Materi tersebut memuat kinerja keuangan semester I 2026 yang berakhir 30 Juni 2026. Pendapatan tercatat Rp105.852 juta, naik 1,8 persen dari Rp104.012 juta pada semester I 2025. Laba kotor naik 4,4 persen menjadi Rp36.637 juta dari Rp35.077 juta. Namun laba bersih justru anjlok 25,3 persen menjadi Rp5.483 juta, dari sebelumnya Rp7.338 juta pada periode yang sama tahun lalu.
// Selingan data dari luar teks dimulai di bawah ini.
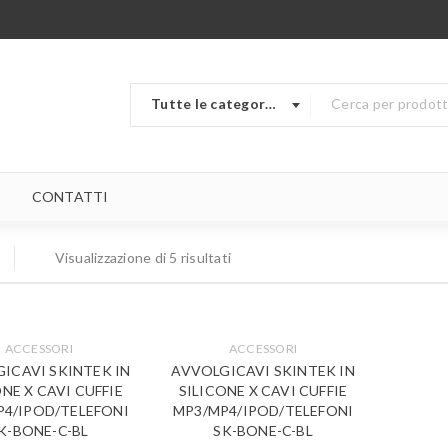
Tutte le categorie
CONTATTI
Visualizzazione di 5 risultati
ACCESSORI
ACCESSORI
ICAVI SKINTEK IN
AVVOLGICAVI SKINTEK IN
ONE X CAVI CUFFIE
SILICONE X CAVI CUFFIE
P4/IPOD/TELEFONI
MP3/MP4/IPOD/TELEFONI
K-BONE-C-BL
SK-BONE-C-BL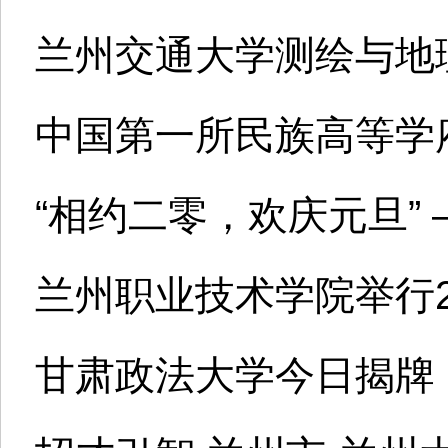
兰州交通大学测绘与地
中国第一所民族高等学
“相约二零，欢庆元旦”
兰州职业技术学院举行2
甘肃政法大学今日揭牌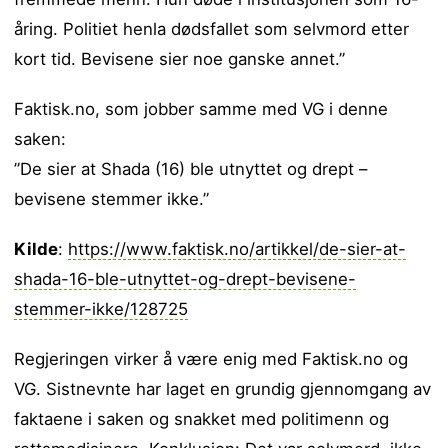
åring. Politiet henla dødsfallet som selvmord etter
kort tid. Bevisene sier noe ganske annet.”
Faktisk.no, som jobber samme med VG i denne
saken:
”De sier at Shada (16) ble utnyttet og drept –
bevisene stemmer ikke.”
Kilde
:
https://www.faktisk.no/artikkel/de-sier-at-
shada-16-ble-utnyttet-og-drept-bevisene-
stemmer-ikke/128725
Regjeringen virker å være enig med Faktisk.no og
VG. Sistnevnte har laget en grundig gjennomgang av
faktaene i saken og snakket med politimenn og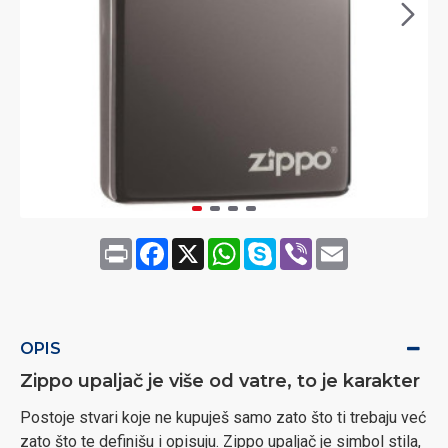
Print
Facebook
X
WhatsApp
Skype
Viber
Email
OPIS
Zippo upaljač je više od vatre, to je karakter
Postoje stvari koje ne kupuješ samo zato što ti trebaju već
zato što te definišu i opisuju. Zippo upaljač je simbol stila,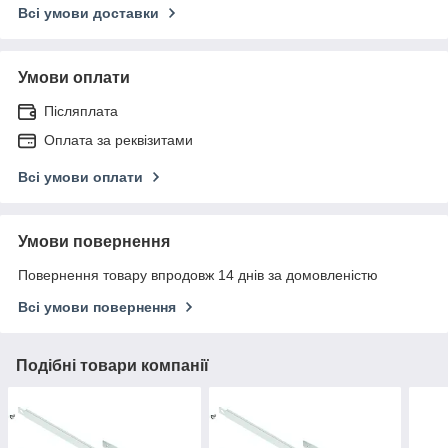
Всі умови доставки
Умови оплати
Післяплата
Оплата за реквізитами
Всі умови оплати
Умови повернення
Повернення товару впродовж 14 днів за домовленістю
Всі умови повернення
Подібні товари компанії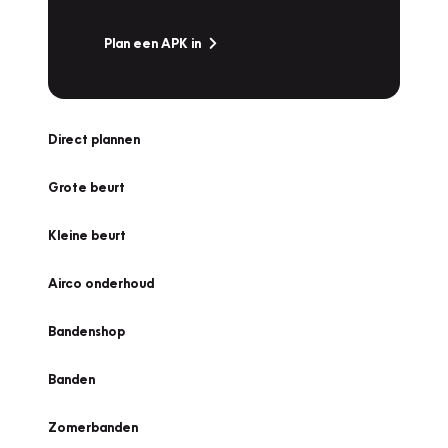
Plan een APK in
Direct plannen
Grote beurt
Kleine beurt
Airco onderhoud
Bandenshop
Banden
Zomerbanden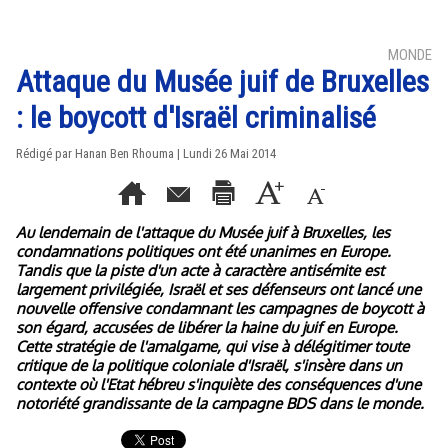
MONDE
Attaque du Musée juif de Bruxelles
: le boycott d'Israël criminalisé
Rédigé par
Hanan Ben Rhouma
| Lundi 26 Mai 2014
Au lendemain de l'attaque du Musée juif à Bruxelles, les
condamnations politiques ont été unanimes en Europe.
Tandis que la piste d'un acte à caractère antisémite est
largement privilégiée, Israël et ses défenseurs ont lancé une
nouvelle offensive condamnant les campagnes de boycott à
son égard, accusées de libérer la haine du juif en Europe.
Cette stratégie de l'amalgame, qui vise à délégitimer toute
critique de la politique coloniale d'Israël, s'insère dans un
contexte où l'Etat hébreu s'inquiète des conséquences d'une
notoriété grandissante de la campagne BDS dans le monde.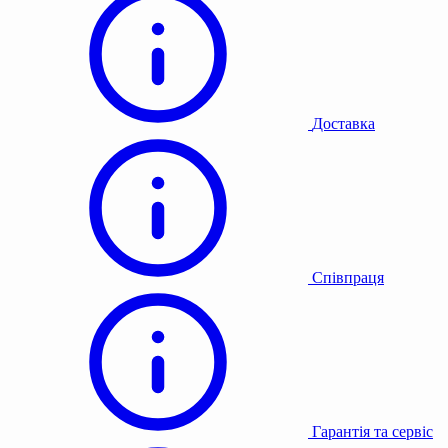
Доставка
Співпраця
Гарантія та сервіс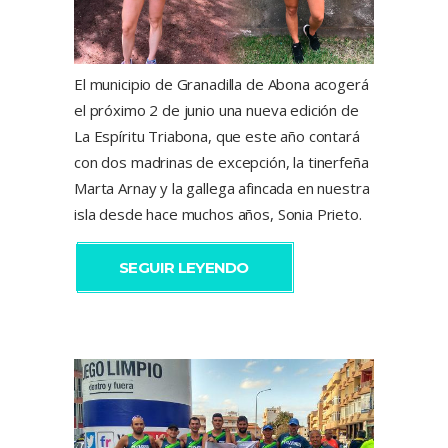
El municipio de Granadilla de Abona acogerá
el próximo 2 de junio una nueva edición de
La Espíritu Triabona, que este año contará
con dos madrinas de excepción, la tinerfeña
Marta Arnay y la gallega afincada en nuestra
isla desde hace muchos años, Sonia Prieto.
SEGUIR LEYENDO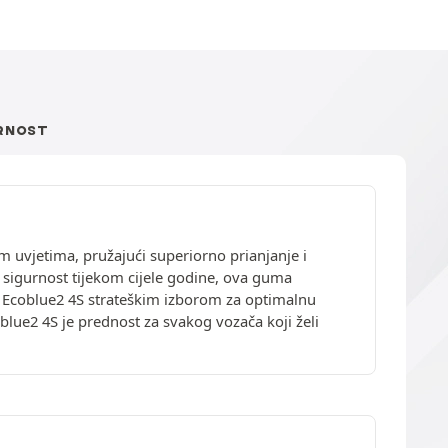
RNOST
 uvjetima, pružajući superiorno prianjanje i
 sigurnost tijekom cijele godine, ova guma
i Ecoblue2 4S strateškim izborom za optimalnu
lue2 4S je prednost za svakog vozača koji želi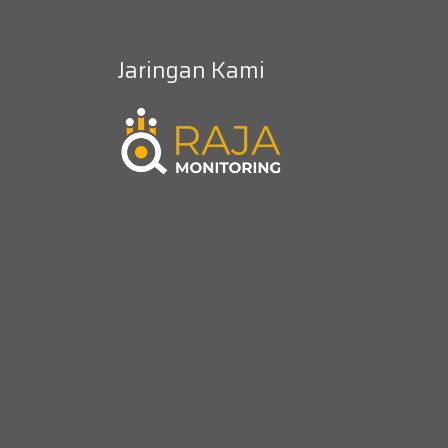
Jaringan Kami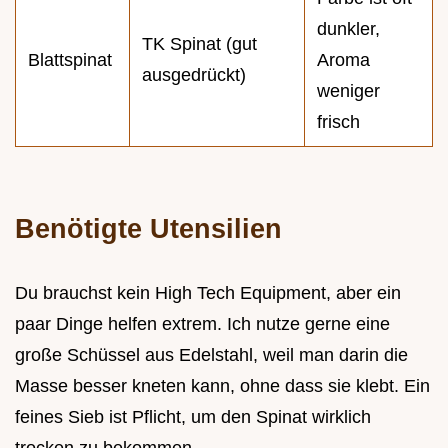
dunkler,
TK Spinat (gut
Blattspinat
Aroma
ausgedrückt)
weniger
frisch
Benötigte Utensilien
Du brauchst kein High Tech Equipment, aber ein
paar Dinge helfen extrem. Ich nutze gerne eine
große Schüssel aus Edelstahl, weil man darin die
Masse besser kneten kann, ohne dass sie klebt. Ein
feines Sieb ist Pflicht, um den Spinat wirklich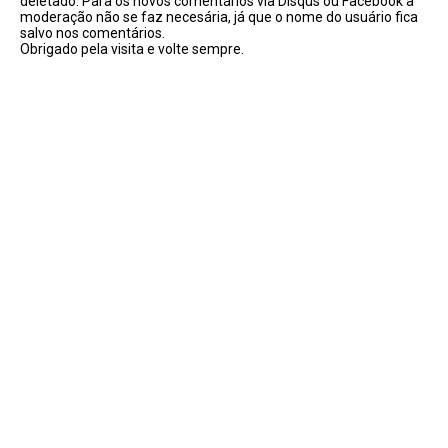
deletado. Para os novos comentários via Disqus ou Facebook a
moderação não se faz necesária, já que o nome do usuário fica
salvo nos comentários.
Obrigado pela visita e volte sempre.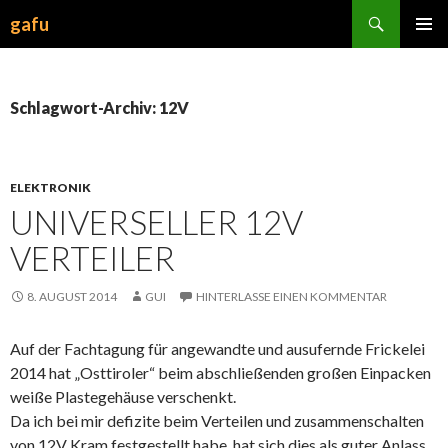
Suchen
gafu
ZUM
INHALT
SPRINGEN
Schlagwort-Archiv: 12V
ELEKTRONIK
UNIVERSELLER 12V
VERTEILER
8. AUGUST 2014
GUI
HINTERLASSE EINEN KOMMENTAR
Auf der Fachtagung für angewandte und ausufernde Frickelei
2014 hat „Osttiroler“ beim abschließenden großen Einpacken
weiße Plastegehäuse verschenkt.
Da ich bei mir defizite beim Verteilen und zusammenschalten
von 12V Kram festgestellt habe, hat sich dies als guter Anlass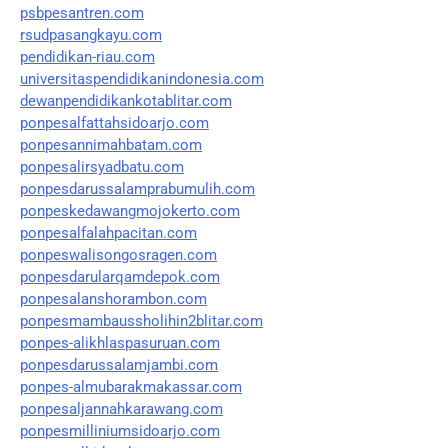
psbpesantren.com
rsudpasangkayu.com
pendidikan-riau.com
universitaspendidikanindonesia.com
dewanpendidikankotablitar.com
ponpesalfattahsidoarjo.com
ponpesannimahbatam.com
ponpesalirsyadbatu.com
ponpesdarussalamprabumulih.com
ponpeskedawangmojokerto.com
ponpesalfalahpacitan.com
ponpeswalisongosragen.com
ponpesdarularqamdepok.com
ponpesalanshorambon.com
ponpesmambaussholihin2blitar.com
ponpes-alikhlaspasuruan.com
ponpesdarussalamjambi.com
ponpes-almubarakmakassar.com
ponpesaljannahkarawang.com
ponpesmilliniumsidoarjo.com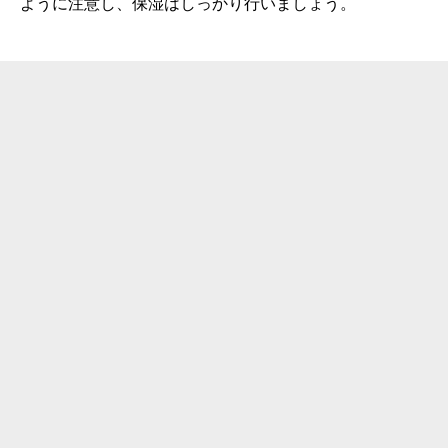
ように注意し、保湿はしっかり行いましょう。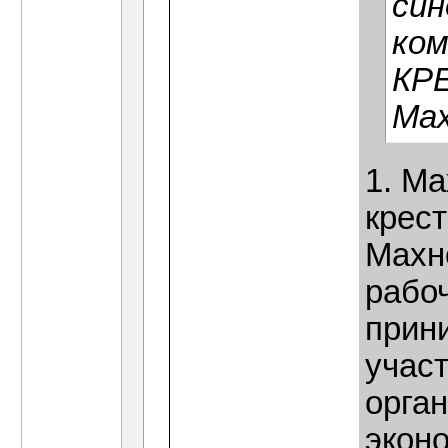
син
ком
КР
Мах
1. М
крес
Махн
рабоч
прин
участ
орга
экон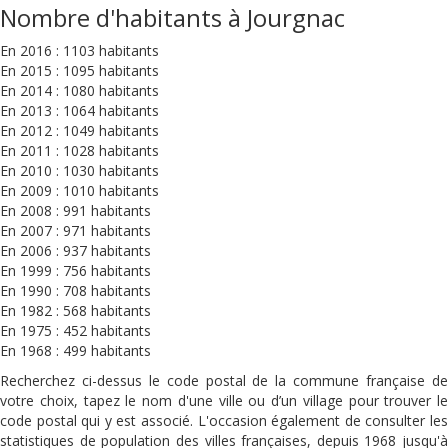
Nombre d'habitants à Jourgnac
En 2016 : 1103 habitants
En 2015 : 1095 habitants
En 2014 : 1080 habitants
En 2013 : 1064 habitants
En 2012 : 1049 habitants
En 2011 : 1028 habitants
En 2010 : 1030 habitants
En 2009 : 1010 habitants
En 2008 : 991 habitants
En 2007 : 971 habitants
En 2006 : 937 habitants
En 1999 : 756 habitants
En 1990 : 708 habitants
En 1982 : 568 habitants
En 1975 : 452 habitants
En 1968 : 499 habitants
Recherchez ci-dessus le code postal de la commune française de
votre choix, tapez le nom d'une ville ou d’un village pour trouver le
code postal qui y est associé. L'occasion également de consulter les
statistiques de population des villes françaises, depuis 1968 jusqu'à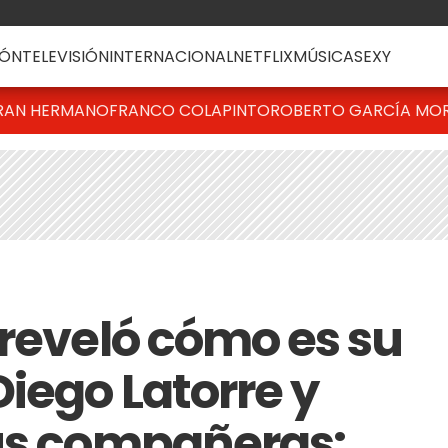
ÓN
TELEVISIÓN
INTERNACIONAL
NETFLIX
MÚSICA
SEXY
RAN HERMANO
FRANCO COLAPINTO
ROBERTO GARCÍA MO
 reveló cómo es su
iego Latorre y
us compañeras: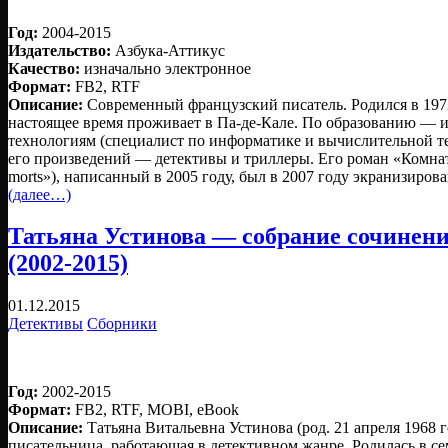
Год:
2004-2015
Издательство:
Азбука-Аттикус
Качество:
изначально электронное
Формат:
FB2, RTF
Описание:
Современный французский писатель. Родился в 1973
настоящее время проживает в Па-де-Кале. По образованию — 
технологиям (специалист по информатике и вычислительной 
его произведений — детективы и триллеры. Его роман «Комнат
morts»), написанный в 2005 году, был в 2007 году экранизирова
(далее…)
Татьяна Устинова — собрание сочинени
(2002-2015)
01.12.2015
Детективы
Сборники
Год:
2002-2015
Формат:
FB2, RTF, MOBI, eBook
Описание:
Татьянa Витальевна Устинова (род. 21 апреля 1968 
писательница, работающая в детективном жанре. Родилась в се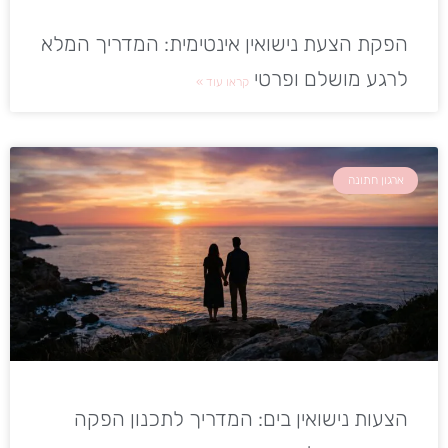
הפקת הצעת נישואין אינטימית: המדריך המלא
לרגע מושלם ופרטי
קראו עוד »
ארגון חתונה
הצעות נישואין בים: המדריך לתכנון הפקה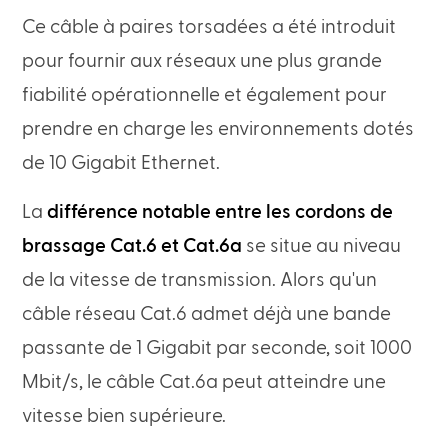
Ce câble à paires torsadées a été introduit
pour fournir aux réseaux une plus grande
fiabilité opérationnelle et également pour
prendre en charge les environnements dotés
de 10 Gigabit Ethernet.
La
différence notable entre les cordons de
brassage Cat.6 et Cat.6a
se situe au niveau
de la vitesse de transmission. Alors qu'un
câble réseau Cat.6 admet déjà une bande
passante de 1 Gigabit par seconde, soit 1000
Mbit/s, le câble Cat.6a peut atteindre une
vitesse bien supérieure.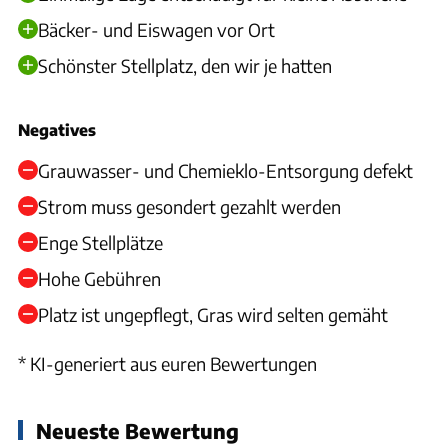
Bäcker- und Eiswagen vor Ort
Schönster Stellplatz, den wir je hatten
Negatives
Grauwasser- und Chemieklo-Entsorgung defekt
Strom muss gesondert gezahlt werden
Enge Stellplätze
Hohe Gebühren
Platz ist ungepflegt, Gras wird selten gemäht
* KI-generiert aus euren Bewertungen
Neueste Bewertung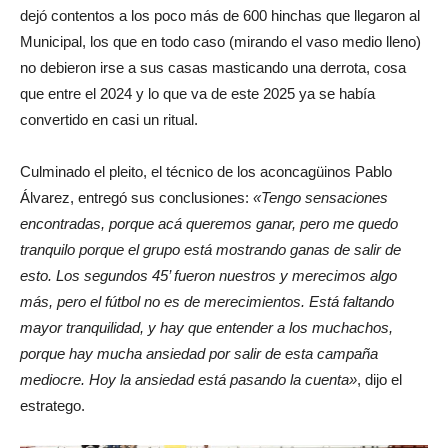
dejó contentos a los poco más de 600 hinchas que llegaron al
Municipal, los que en todo caso (mirando el vaso medio lleno)
no debieron irse a sus casas masticando una derrota, cosa
que entre el 2024 y lo que va de este 2025 ya se había
convertido en casi un ritual.
Culminado el pleito, el técnico de los aconcagüinos Pablo
Álvarez, entregó sus conclusiones:
«Tengo sensaciones
encontradas, porque acá queremos ganar, pero me quedo
tranquilo porque el grupo está mostrando ganas de salir de
esto. Los segundos 45’ fueron nuestros y merecimos algo
más, pero el fútbol no es de merecimientos. Está faltando
mayor tranquilidad, y hay que entender a los muchachos,
porque hay mucha ansiedad por salir de esta campaña
mediocre. Hoy la ansiedad está pasando la cuenta»
, dijo el
estratego.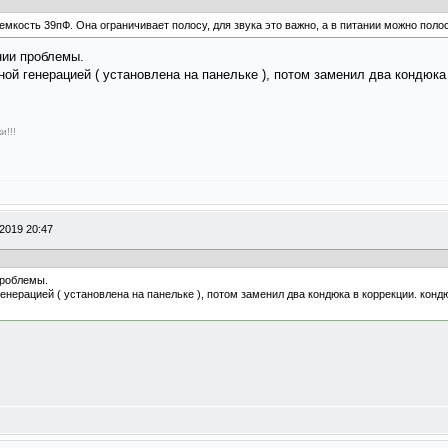
з емкость 39пФ. Она ограничивает полосу, для звука это важно, а в питании можно поло
нии проблемы.
й генерацией ( установлена на панельке ), потом заменил два кондюка 
и!!!
2019 20:47
проблемы.
нерацией ( установлена на панельке ), потом заменил два кондюка в коррекции. кондю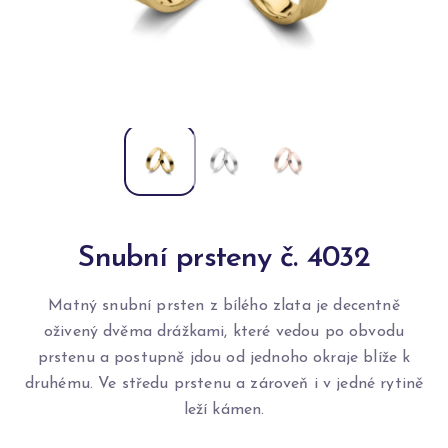
Snubní prsteny č. 4032
Matný snubní prsten z bílého zlata je decentně
oživený dvěma drážkami, které vedou po obvodu
prstenu a postupně jdou od jednoho okraje blíže k
druhému. Ve středu prstenu a zároveň i v jedné rytině
leží kámen.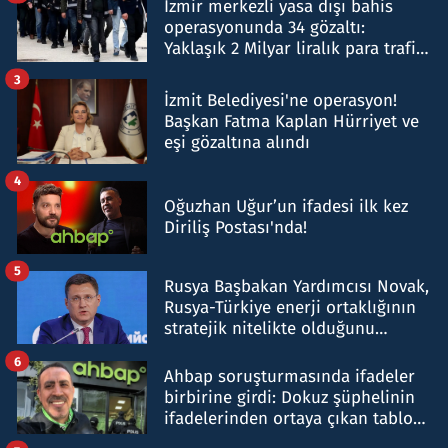
İzmir merkezli yasa dışı bahis
operasyonunda 34 gözaltı:
Yaklaşık 2 Milyar liralık para trafiği
tespit edildi
3
İzmit Belediyesi'ne operasyon!
Başkan Fatma Kaplan Hürriyet ve
eşi gözaltına alındı
4
Oğuzhan Uğur’un ifadesi ilk kez
Diriliş Postası'nda!
5
Rusya Başbakan Yardımcısı Novak,
Rusya-Türkiye enerji ortaklığının
stratejik nitelikte olduğunu
belirtti
6
Ahbap soruşturmasında ifadeler
birbirine girdi: Dokuz şüphelinin
ifadelerinden ortaya çıkan tablo
şok etti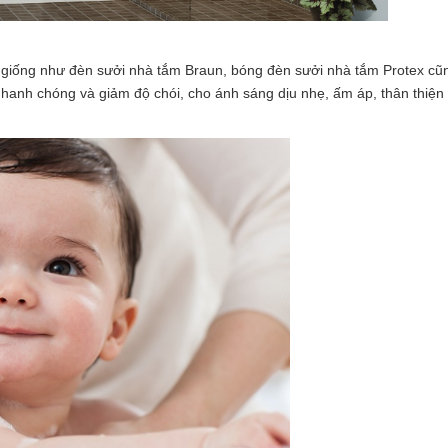
iống như đèn sưởi nhà tắm Braun, bóng đèn sưởi nhà tắm Protex cũ
anh chóng và giảm độ chói, cho ánh sáng dịu nhẹ, ấm áp, thân thiện 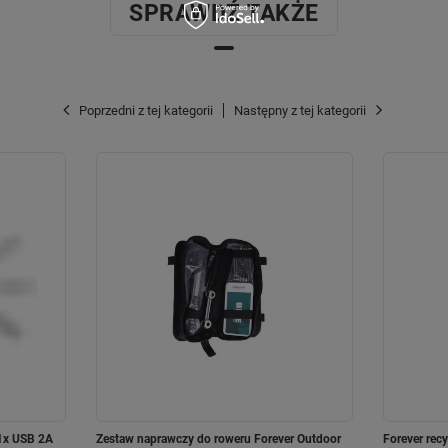
SPRAWDŹ TAKŻE
Poprzedni z tej kategorii
Następny z tej kategorii
 1x USB 2A
Zestaw naprawczy do roweru Forever Outdoor
Forever rec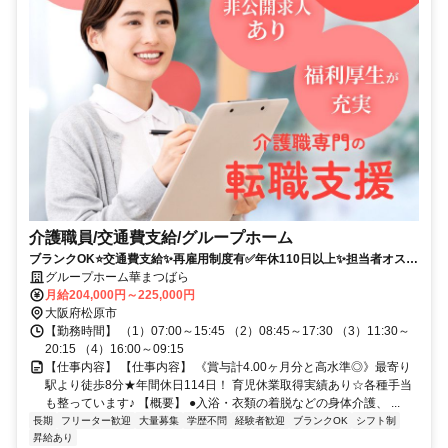
介護職員/交通費支給/グループホーム
ブランクOK⭐️交通費支給✨再雇用制度有✅️年休110日以上✨担当者オスス
メ⭕️経験者優遇✨週休2日❗️駅チカ
グループホーム華まつばら
月給204,000円～225,000円
大阪府松原市
【勤務時間】 （1）07:00～15:45 （2）08:45～17:30 （3）11:30～
20:15 （4）16:00～09:15
【仕事内容】 【仕事内容】 《賞与計4.00ヶ月分と高水準◎》最寄り
駅より徒歩8分★年間休日114日！ 育児休業取得実績あり☆各種手当
も整っています♪ 【概要】 ●入浴・衣類の着脱などの身体介護、 ...
長期
フリーター歓迎
大量募集
学歴不問
経験者歓迎
ブランクOK
シフト制
昇給あり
Berdasarkan segmen, pendapatan dari lini pembiayaan bisnis (B2B Financial Services) naik 8,1 persen menjadi Rp60,9 miliar dari Rp56,3 miliar, menjadi penyumbang terbesar. Sebaliknya, pendapatan dari aplikasi kesejahteraan karyawan (B2B2E Employee Super App), yang mencakup layanan penarikan gaji lebih awal dan pinjaman karyawan, turun 5,8 persen menjadi Rp44,9 miliar dari Rp47,7 miliar. Materi juga mencatat lini baru bernama System Development senilai Rp11,7 juta yang belum tercatat pada periode sama tahun lalu. Adapun total aset per 30 Juni 2026 tercatat sekitar Rp1,489 miliar, liabilitas Rp1,070 miliar, dan ekuitas Rp418 miliar.